Brief storm sparks a busy afternoon for Keremeos firemen

Keremeos fire department responds to two calls following afternoon thunder cell

A log pile at T.L. Timber in Cawston kept Keremeos firefighters busy for several hours on the evening of June 12.

A log pile at T.L. Timber in Cawston kept Keremeos firefighters busy for several hours on the evening of June 12.

It was a storm of very short duration, but the brief thundershower that swept down the Lower Similkameen valley on Thursday afternoon, June 12, kept the Keremeos and District Volunteer Fire Department scrambling to keep up with three fires.

At this point, lightning appears to be the most reasonable explanation for the blazes, which began shortly before 2 p.m. Thursday afternoon. A storm cell that brought thunder, lightning and about a 15 minute downpour set the fire department in motion to the first call, which was easily identified as a lightning strike, on the upper elevation of a mountain in the Ashnola valley.

Forestry officials were called to contend with that blaze, but shortly after members returned to the firehall, a second call out had the KDVFD responding to a brush fire in the Willis Ranch Road area, at approximately 3:45 p.m. The fire was burning in scrap brush, tree limbs and tall grass alongside a fenced off farmers field.

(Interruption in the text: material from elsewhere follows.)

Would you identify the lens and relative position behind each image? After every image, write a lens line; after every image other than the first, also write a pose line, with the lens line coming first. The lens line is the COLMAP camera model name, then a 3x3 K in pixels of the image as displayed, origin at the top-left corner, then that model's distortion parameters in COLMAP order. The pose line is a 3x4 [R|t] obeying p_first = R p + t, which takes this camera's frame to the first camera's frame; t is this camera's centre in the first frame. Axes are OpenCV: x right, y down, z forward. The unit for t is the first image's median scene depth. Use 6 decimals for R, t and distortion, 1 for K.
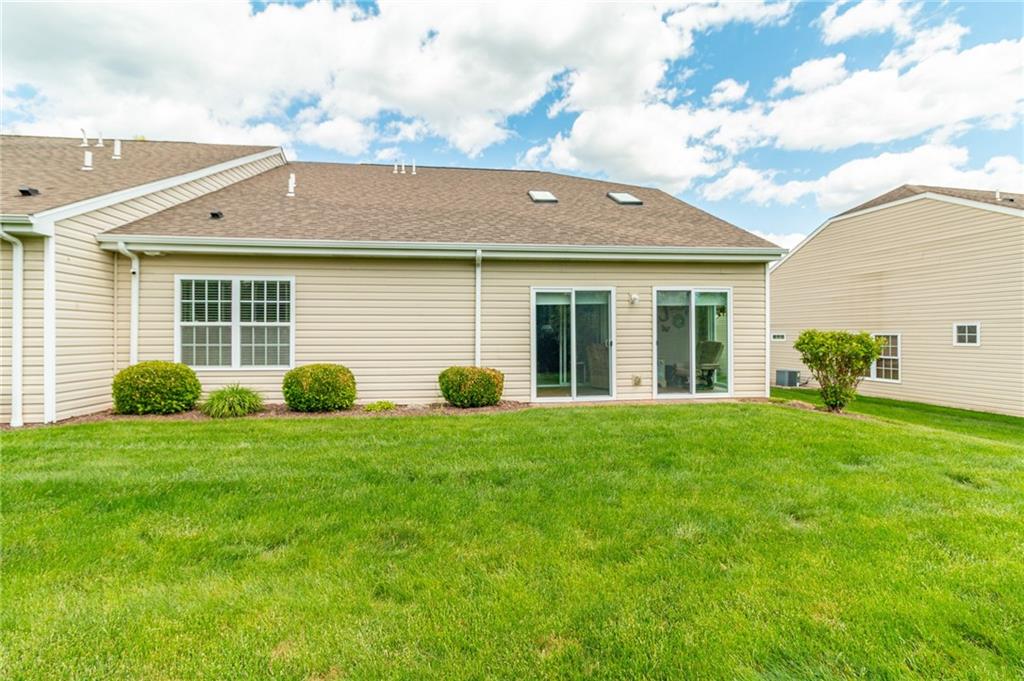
lens RADIAL K [[477.1, 0, 511.4], [0, 477.1, 336.5], [0, 0, 1]] dist [0.000230, 0.001099]
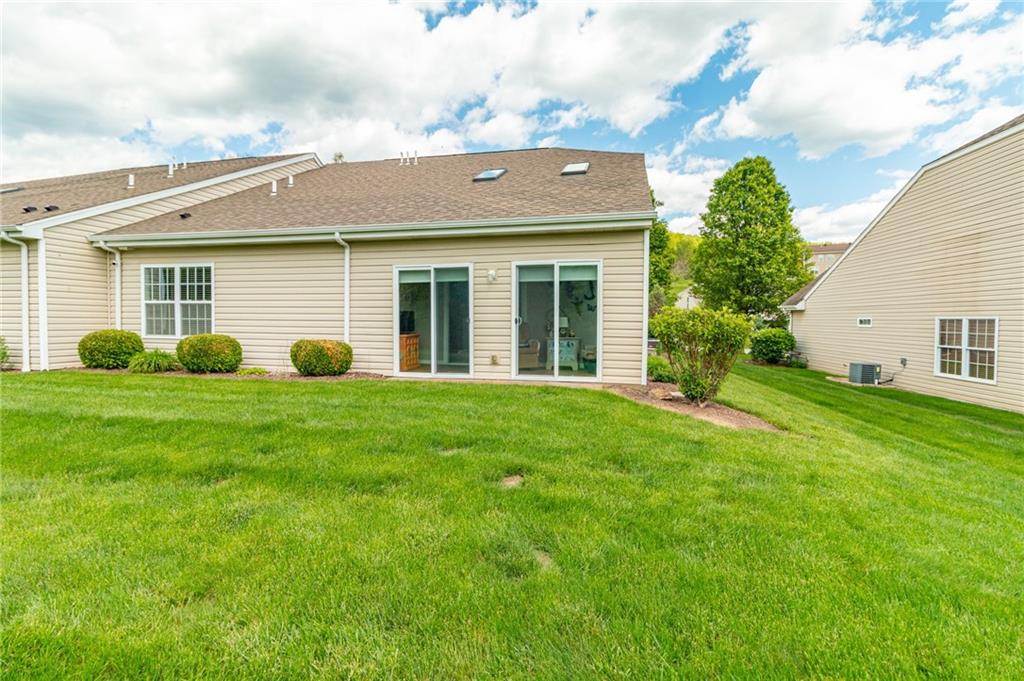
lens RADIAL K [[477.1, 0, 513.7], [0, 477.1, 337.5], [0, 0, 1]] dist [0.000230, 0.001099]
pose [[0.939425, 0.020539, -0.342139, 0.346108], [-0.010119, 0.999430, 0.032211, 0.008910], [0.342606, -0.026797, 0.939097, 0.058564]]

Fire crews were still at work when the third call came for a fire in the T.L. Timber log yard in Cawston.

There, firefighters were faced with a large log deck that was fully ablaze. T.L. Timber had a crew already working the fire, as nearby neighbours and other community members saw the smoke and jumped in to help.

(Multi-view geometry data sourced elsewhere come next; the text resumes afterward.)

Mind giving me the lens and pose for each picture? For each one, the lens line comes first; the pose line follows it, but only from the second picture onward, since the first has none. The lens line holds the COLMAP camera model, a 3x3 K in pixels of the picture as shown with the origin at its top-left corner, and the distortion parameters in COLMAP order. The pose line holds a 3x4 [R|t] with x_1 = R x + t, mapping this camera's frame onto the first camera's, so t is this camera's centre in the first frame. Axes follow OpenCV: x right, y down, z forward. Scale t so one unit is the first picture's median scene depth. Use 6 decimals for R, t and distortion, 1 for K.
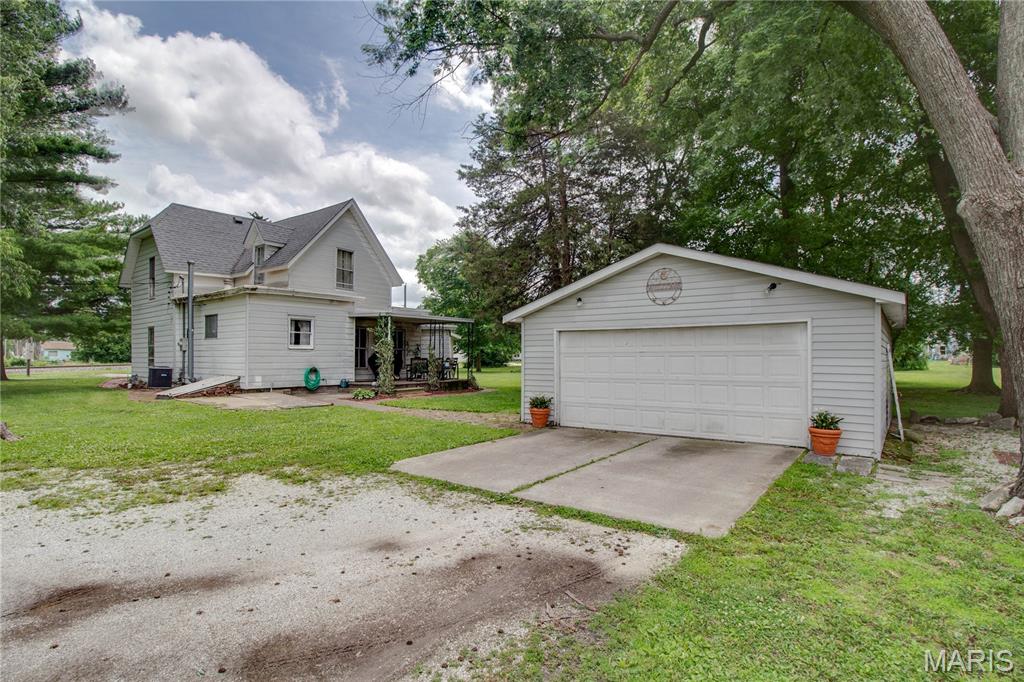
lens RADIAL K [[527.1, 0, 523.3], [0, 527.1, 344.0], [0, 0, 1]] dist [-0.000374, -0.000565]
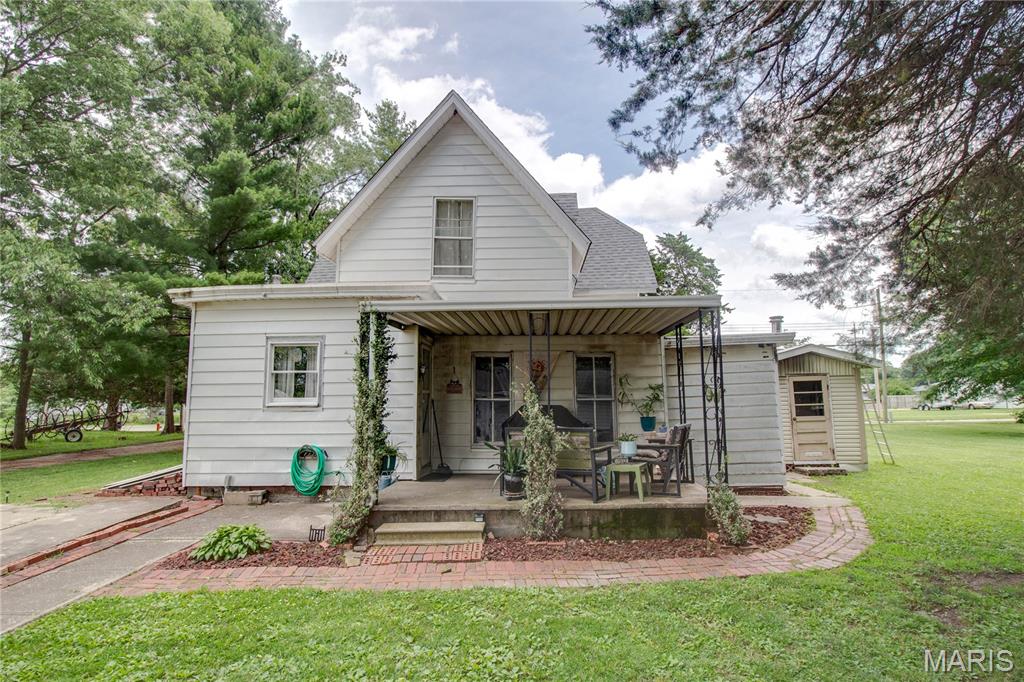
lens RADIAL K [[546.9, 0, 507.2], [0, 546.9, 328.0], [0, 0, 1]] dist [0.005632, -0.018942]
pose [[0.572761, -0.118172, -0.811160, 0.099220], [0.029307, 0.991874, -0.123804, 0.006034], [0.819198, 0.047137, 0.571570, 0.837564]]
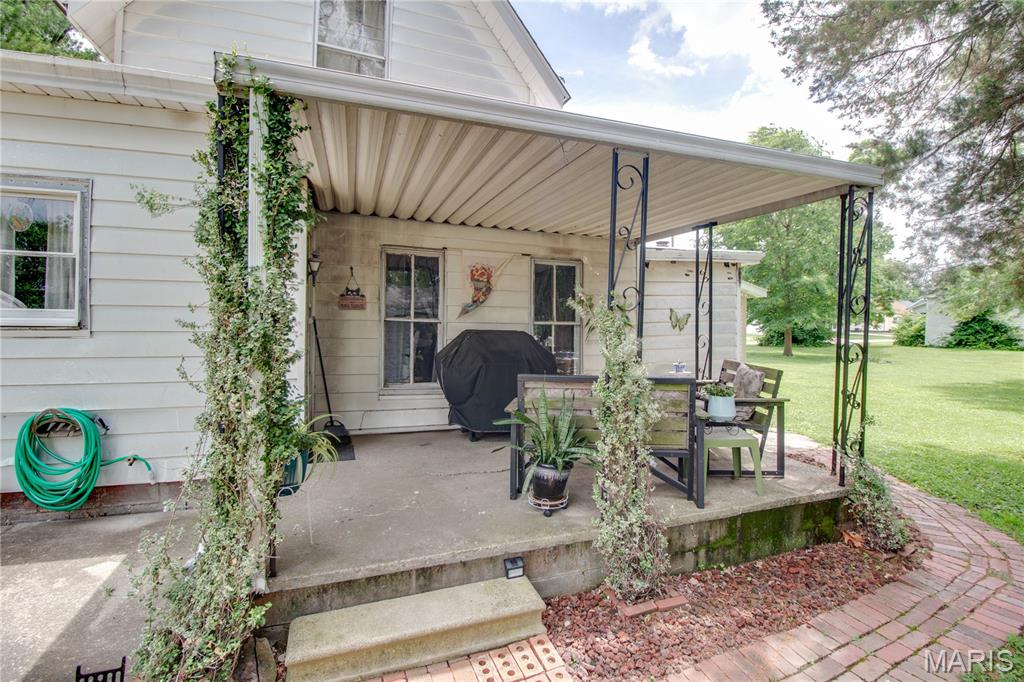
lens RADIAL K [[495.5, 0, 516.8], [0, 495.5, 325.1], [0, 0, 1]] dist [0.001054, -0.013012]
pose [[0.848014, 0.011778, -0.529843, -0.125767], [0.001625, 0.999691, 0.024823, 0.004078], [0.529972, -0.021911, 0.847732, 0.900829]]
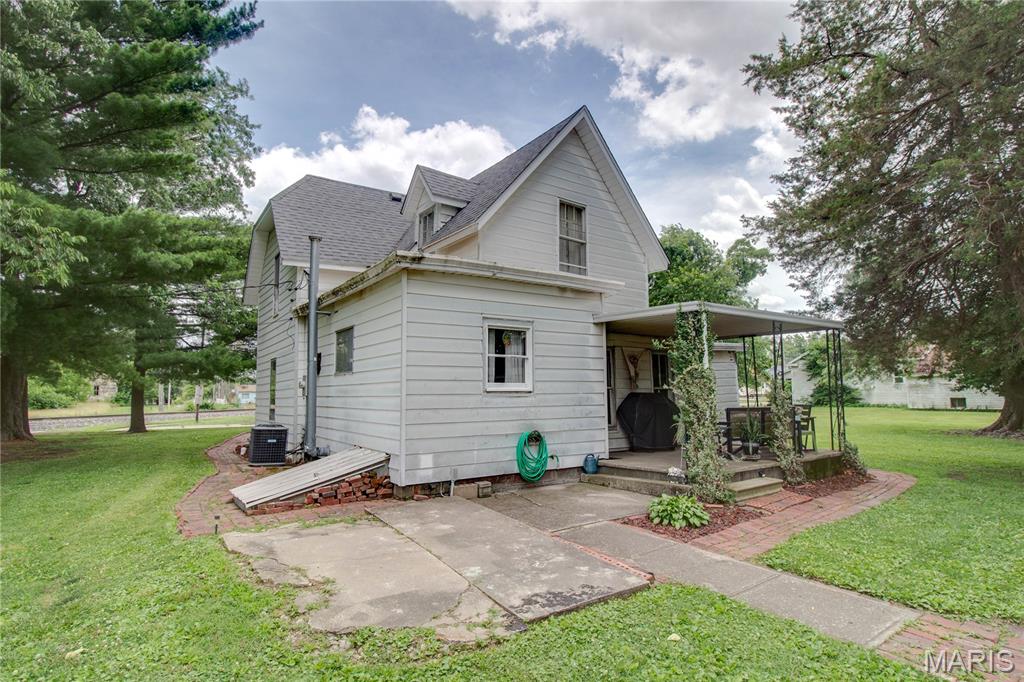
lens RADIAL K [[546.9, 0, 507.2], [0, 546.9, 328.0], [0, 0, 1]] dist [0.005632, -0.018942]
pose [[0.951909, -0.046979, -0.302756, -0.263880], [0.017510, 0.994901, -0.099327, 0.001612], [0.305879, 0.089249, 0.947878, 0.516524]]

“It was a real community effort,” said T.L.Timber Operations Manager Clayton Hillman. He said the fire began in a small log deck adjacent to a larger one. He had just returned from a road trip and was sitting down to supper around 5 p.m. when a  passing motorist stopped to him of the fire.

“I can’t say enough about the response we had,” Hillman said, “Neighbours, staff and friends, our logging company staff, our own staff, everyone stepped forward to help.”

In spite of the initial efforts, the fire eventually spread to three log decks. Crews spent nearly six hours on site, their efforts aided by intermittent rain that became steady as the evening wore on.

“We have lots of fire fighting capacity here,” Hilman said, “ we’ve got water trucks, hoses, pumps, access to Keremeos Creek (adjacent to the property) – but it was a slow job. The fire had gotten into the middle of the decks, and they all had to be pulled apart, each log given a good soaking.”

Hilman called the incident “most bizarre,” as neither he nor his family saw lightning or heard thunder anytime prior to notification of the fire. The decks were located in the centre of the yard, roughly 30 – 40 metres from the highway, and no one had been working in that vicinity all afternoon.

The Keremeos fire department had all available personnel suited up Thursday evening. A truck and several personnel from Osoyoos were also called in to provide mutual aid. Later in the evening, as crews gained an upper hand, a small mop up crew returned to the Willis Ranch Road area to finish up there.

The Keremeos fire department has been dealing with some unusual instances of coincidental calls in  recent months.

In late November last year, through February of this year, the department responded to a number of consecutive structure fires. Later in February, a string of   motor vehicle accidents occurred. Finally, in the past two weeks, the department has answered four calls for lightning related fires, a circumstance that, while not unprecedented, is unusual.